Gone are the days when your product would sink or swim based on brilliant packaging, placement and promotion. Here are the times when you must provide something of distinct value to start with, then tackle the challenge of convincing the world that the value is real. Marketing practices no longer peddle a product that scratches an itch; they present a collaborative approach to meeting people's needs.

Talk About Idealistic ...

Consider the impact of word-of-mouth on your company's reputation. Social media has, according to Sally Falkow of Meritus Media, increased the effect of it by tenfold, a statistic which is easy to believe.  The assertion is that doing otherwise would lead to imminent failure, because organizations are powerless against the momentum and reach of social media. The only valid response to this is to be an honest, open, transparent, helpful company with an excellent product. Be as reactive to your customers as you are proactive to potential concerns. Or die?

Does that not seem a little dreamy to any other realists (ok, cynics) out there? Do you still not encounter thriving companies who don't play the game? While many companies can recognize and pontificate on the common issues within their industry, do they not still seem to fall into the same exact traps? I mean, that's what makes them "common issues."

Are You Buying Into It?

We will all agree that the salesperson, as we remember him or her, is extinct. It's an antiquated (if not romanticized) notion of being slick enough to close the deal. "The deal" doesn't exist anymore either --we're selling real value and honest interaction now. We aren't in the business of persuasion. Or so the thought leaders at Social Media Intelligence Conference would like us to believe.

I believe we've been cornered and a bit bamboozled. We're forced to take more direct and immediate action to appease consumers, but we're also appeasing the industry that couriers those consumers to our doorstep. I've experienced enough ambivalent disregard for my appreciation from any given corporation to believe that statistically speaking, they still don't care about me. The odds that I'll be an influencer with enough reach to disrupt their good name in the media are slim.
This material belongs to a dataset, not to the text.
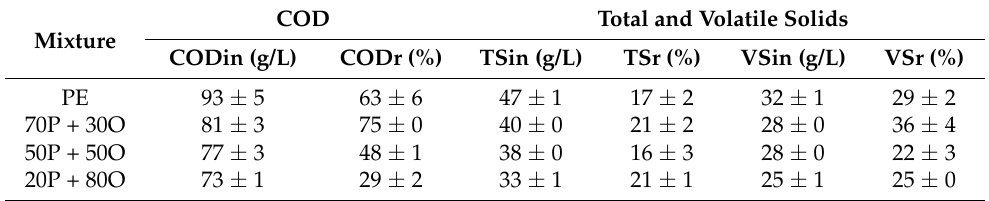
(Table 5) than PE without mixtures. The mitigating inhibitory effects were also reported when complementary substrates were anaerobically digested [46]. Table 5. Anaerobic digestion of PE + OMW: Performance and biogas/methane production. Mixture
And should I turn out to be a fly in the ointment, they must either recognize the inevitability of that event or believe they can stunt it.

It seems to me that proactive authenticity is more of a pontification than a practice. What do you think? Does the transparency of Twitter and Facebook demand complete honesty from a corporation? Is there a noticeable trend towards equal engagement between you and the brands you buy into? Or is the social landscape just another place to be neglected, patronized and placated?